As variáveis linguísticas e não linguísticas não agem isoladamente, operando na
inibição ou no favorecimento do emprego de variantes semanticamente equivalentes,
admitindo-se que existam pelo menos o padrão popular e o culto.
As mudanças que ocorrem na sociedade são refletidas na língua. É importante
ressaltar que as línguas não são sistemas perfeitos, acabados. A língua está sempre
sendo renovada, mas nem toda inovação é realmente incorporada e difundida pelos
falantes. A língua é heterogênea, é um sistema vivo (CHAGAS, 2004).

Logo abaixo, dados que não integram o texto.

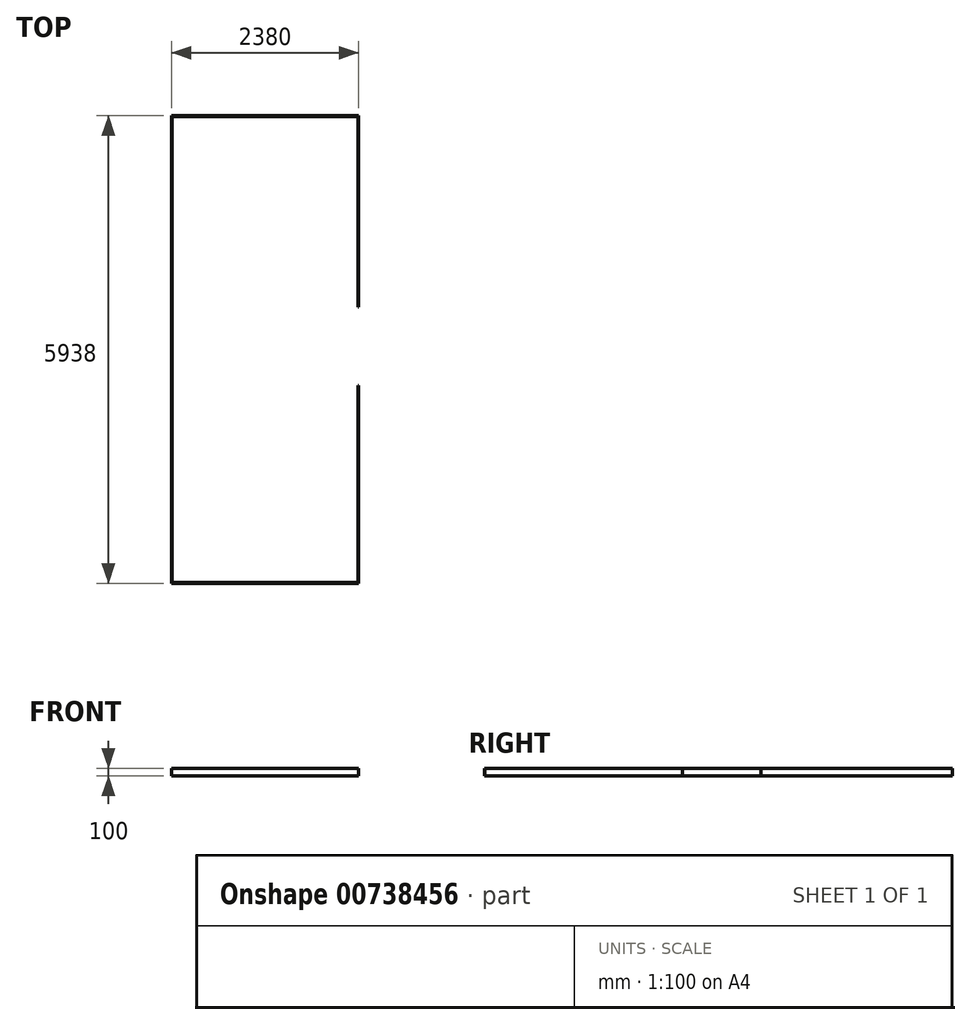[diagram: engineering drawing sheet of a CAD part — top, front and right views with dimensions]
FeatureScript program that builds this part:
annotation { "Feature Type Name" : "Feature", "Feature Type Description" : "" }
export const myFeature = defineFeature(function(context is Context, id is Id, definition is map)
    precondition{}
    {
        {
            var Q0;
            Q0=qCreatedBy(makeId("Top.planeOp"),FACE);
            var sketch = newSketch(context, id + "F0", { "sketchPlane" : qUnion([Q0])});
            skLineSegment(sketch, "E0.bottom", {"start": v(0, 0) * mm, "end": v(2380, 0) * mm});
            skLineSegment(sketch, "E0.top", {"start": v(0, 5938) * mm, "end": v(2380, 5938) * mm});
            skLineSegment(sketch, "E0.left", {"start": v(0, 0) * mm, "end": v(0, 5938) * mm});
            skLineSegment(sketch, "E0.right", {"start": v(2380, 0) * mm, "end": v(2380, 5938) * mm});
            skLineSegment(sketch, "E1.bottom", {"start": v(10, 10) * mm, "end": v(2370, 10) * mm});
            skLineSegment(sketch, "E1.top", {"start": v(10, 5928) * mm, "end": v(2370, 5928) * mm});
            skLineSegment(sketch, "E1.left", {"start": v(10, 10) * mm, "end": v(10, 5928) * mm});
            skLineSegment(sketch, "E1.right", {"start": v(2370, 10) * mm, "end": v(2370, 5928) * mm});
            skSolve(sketch);
        }
        {
            var Q0;
            Q0 = qSketchRegion(id + "F0", true);
            extrude(context, id + "F1", {"entities" : qUnion([Q0]), "depth" : 100 * mm, "offsetDistance" : 25 * mm});
        }
        {
            var Q0;
            Q0=makeQuery(id+"F1.opExtrude","SWEPT_FACE",FACE,{"disambiguationData":[OSD([sQuery(id+"F0.wireOp",EDGE,"E0.right")])]});
            var sketch = newSketch(context, id + "F2", { "sketchPlane" : qUnion([Q0])});
            skLineSegment(sketch, "E2.bottom", {"start": v(2510, 100) * mm, "end": v(3510, 100) * mm});
            skLineSegment(sketch, "E2.top", {"start": v(2510, 0) * mm, "end": v(3510, 0) * mm});
            skLineSegment(sketch, "E2.left", {"start": v(2510, 100) * mm, "end": v(2510, 0) * mm});
            skLineSegment(sketch, "E2.right", {"start": v(3510, 100) * mm, "end": v(3510, 0) * mm});
            skSolve(sketch);
        }
        {
            var Q0;
            Q0=makeQuery(id+"F2.imprint","IMPRINT",FACE,{"disambiguationData":[TD([[makeQuery(id+"F2.imprint","IMPRINT",EDGE,{"derivedFrom":sQuery(id+"F2.wireOp",EDGE,"E2.bottom")}),-1.0]])]});
            extrude(context, id + "F3", {"entities" : qUnion([Q0]), "operationType" : NewBodyOperationType.REMOVE, "oppositeDirection" : true, "depth" : 25 * mm, "offsetDistance" : 25 * mm});
        }
    });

No entanto, as
escolas tentam ensinar o que os livros defendem como certo e, muitas vezes, se
esquecem de que o falante tem a sua própria característica enquanto pessoa, ele
aprendeu a falar em sua comunidade e em sua família, por isso traz com ele aquela
forma de se expressar que sempre usou em seu meio e sempre foi entendido através
dela. Isso pode ser exemplificado no trecho, quando questionado pela professora se
havia trazido os exercícios prontos, ao que Rodrigo respondeu: “Eu truce, mas o di onti
eu num consegui...” (JOSÉ, 2007, p. 08). Imediatamente, após a cobrança, foi corrigido
de forma abrupta e preconceituosa por dona Marisa, não o deixando concluir a frase, a
qual gritou mandando-o repetir a frase segundo preconiza a norma culta: “Repita: eu
trouxe, mas o de ontem não consegui” (JOSÉ, 2007, p. 08). O aluno, atemorizado,
repetiu gaguejando e também sofrendo bullying dos colegas, que riam.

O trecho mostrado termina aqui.